Friday, August 7, 2015

Recent Sell

Dividend Growth Stock Blog

Hopefully, I don't do this too often.

As some of you may know, I decided to sell my positions on both Baxter (BAX) and Baxalta (BXLT). When I first drafted up my dividend stock investment strategy last year, my key criteria for selling is if the dividend was cut.

I thought this would be a simple decision.

Prior to the split, Baxter was providing me around $120-130 of forward dividends a year. Not bad with more than 3% yield. Post split, Baxter and Baxalta's combined forward dividends estimate is around $47. That's just over 1%.




It's a shame because both companies have good potential. However, looking at the dividend history of BAX, I estimate that it will take several years before I get back to the $120 income.

It's like a regular job. If your employer cuts your salary by 2/3, would you leave?

Here are the details:

3/2/2015     Buy       BAX    69.36    25         1740.95
4/1/2015     ReinvDiv  BAX    68.49315            0.18   
5/13/2015    Buy       BAX    68.24    25         1712.95
7/1/2015     ReinvDiv  BAX    69.93569            0.37   
7/7/2015     ShrsIn    BXLT   50.1898  
8/6/2015     Sell      BAX    42       50.1898    2107.97
8/6/2015     Sell      BXLT   37.89    50.1898    1901.69

I still made over $500 (close to 15% ROI before taxes) from the transactions, but I was sad to sell. It's like cutting off a limb of a tree providing you fruits.

Of course, it all depends on your strategy. If you like capital appreciation then BAX or especially BXLT may be your cup of tea, now that they are a takeover target.
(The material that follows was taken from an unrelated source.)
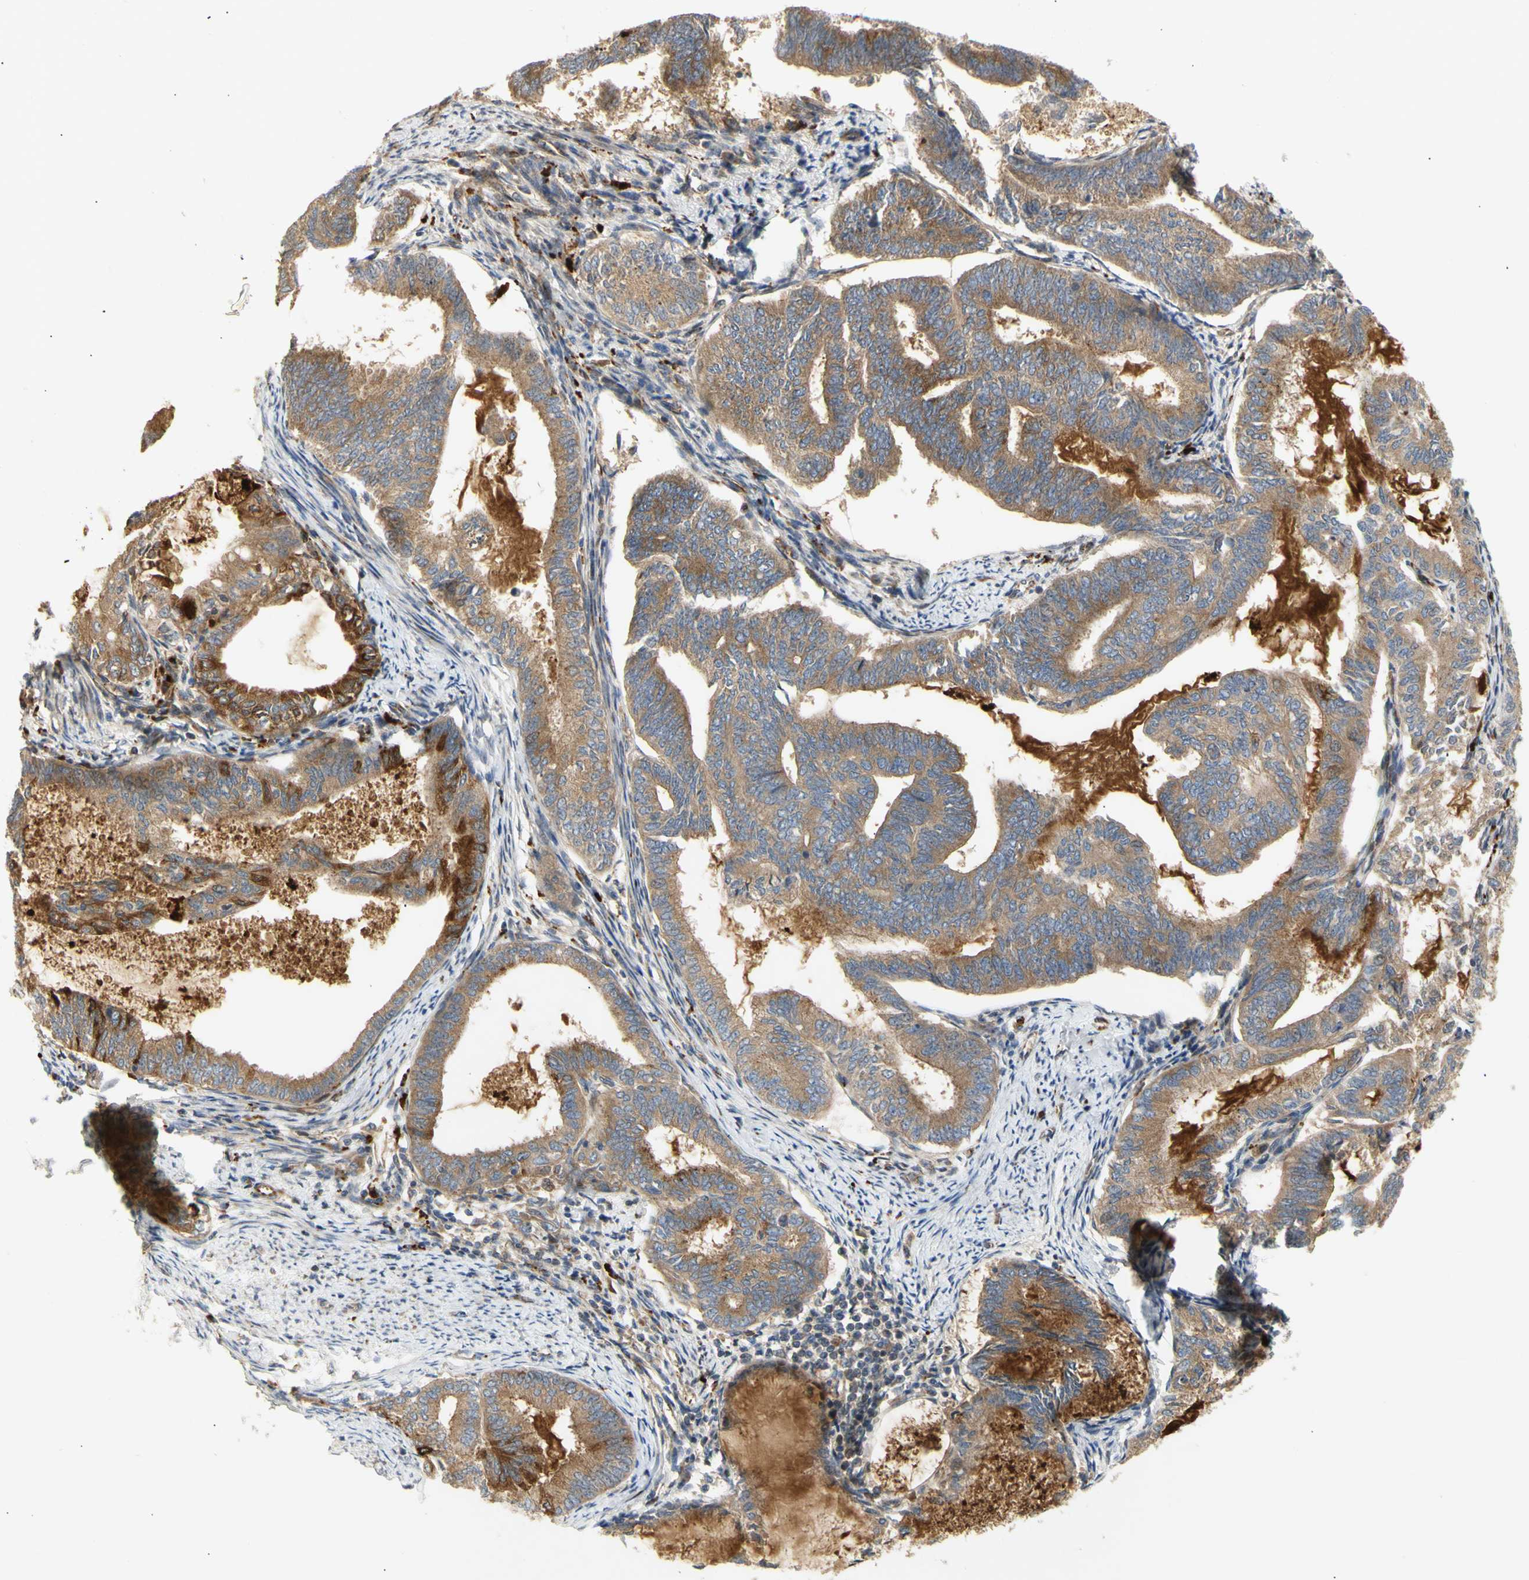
{"staining": {"intensity": "moderate", "quantity": ">75%", "location": "cytoplasmic/membranous"}, "tissue": "endometrial cancer", "cell_type": "Tumor cells", "image_type": "cancer", "snomed": [{"axis": "morphology", "description": "Adenocarcinoma, NOS"}, {"axis": "topography", "description": "Endometrium"}], "caption": "Immunohistochemical staining of endometrial cancer (adenocarcinoma) displays medium levels of moderate cytoplasmic/membranous positivity in about >75% of tumor cells. (DAB IHC with brightfield microscopy, high magnification).", "gene": "TUBG2", "patient": {"sex": "female", "age": 86}}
For me, I can't read tea leaves. Even the forward EPS data is murky. Therefore, there's a lot of speculation.

Only the dividends give me an indication of what's going on. Basically, management at BAX decided to start afresh. They essentially zapped the previous dividend yield and aligned it with a predetermined payout ratio. BXLT's low dividend yield is way below my threshold to buy a company. Plus, there's a lot of uncertainty due to all the takeover, buyouts etc.
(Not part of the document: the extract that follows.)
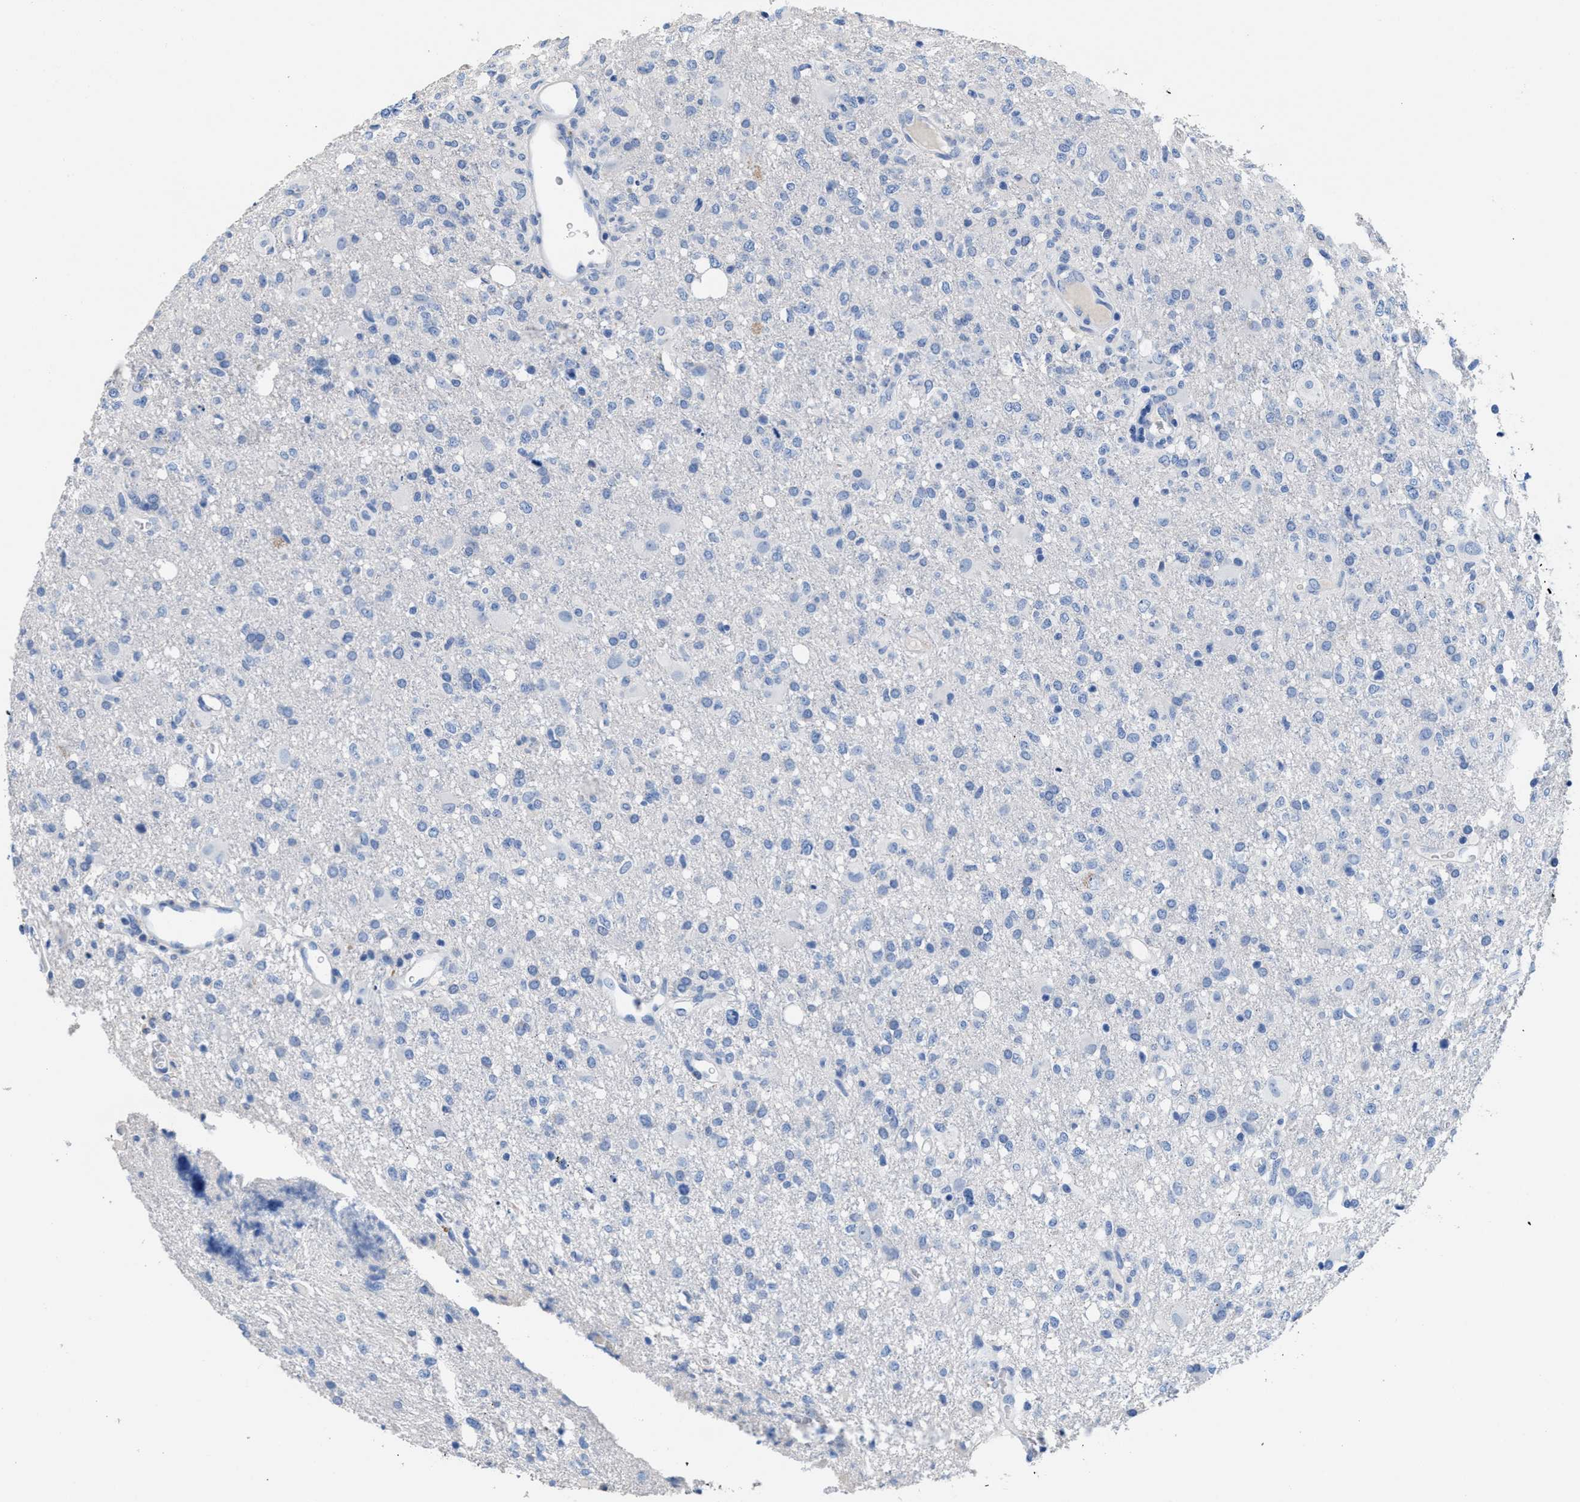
{"staining": {"intensity": "negative", "quantity": "none", "location": "none"}, "tissue": "glioma", "cell_type": "Tumor cells", "image_type": "cancer", "snomed": [{"axis": "morphology", "description": "Glioma, malignant, High grade"}, {"axis": "topography", "description": "Brain"}], "caption": "The photomicrograph displays no staining of tumor cells in malignant high-grade glioma. (Stains: DAB (3,3'-diaminobenzidine) immunohistochemistry (IHC) with hematoxylin counter stain, Microscopy: brightfield microscopy at high magnification).", "gene": "SLFN13", "patient": {"sex": "female", "age": 57}}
I could have waited it out. My other investments can carry the load (which is why diversification is important). If there are no opportunities out there, this what what I would do. However, there are some good quality companies on sale in August.

I could have also dumped only one. However, it's difficult to guess.

Always tough to sell. Not a simple decision. Moving on.....

Anyway, I do like the fundamentals of Baxter - a least prior to the merger). I will revisit both companies when the yield (and growth)  becomes appealing again, assuming the fundamentals are still in place.

What did you do with BAX and BXLT?

D4s

Image credit: Stuart Miles@FreeDigitalPhotos.net

4 comments:

  1. Same thought process here... I still own my BAX, but as you know, I sold my BXLT. BAX is coming soon though. It is too bad, I really liked Baxter. Looking forward to seeing what you buy next. You are dead on, there are so many options right now!

    -Adam

    ReplyDelete
  2. Adam,
    Sad to sell but ultimately, I am dealing with a dividend cut that didn't need to happen. I plan to average down my existing positions with the extra capital. Some bargains today.
    Thanks for visiting.
    D4s

    ReplyDelete
  3. Thanks for sharing. I have a relatively small position in both and was thinking of selling. The only reason I haven't yet is that I want to gain more exposure in the healthcare space. I'm tempted to sell and take advantage of some cheap energy names.

    Cheers

    ReplyDelete
  4. AAI, Thanks for visiting!
    I was contemplating holding since my other companies can still maintain a 3% yield for the overall portfolio. I also wanted to grow my heath care sector. Anyway, let's see how this goes.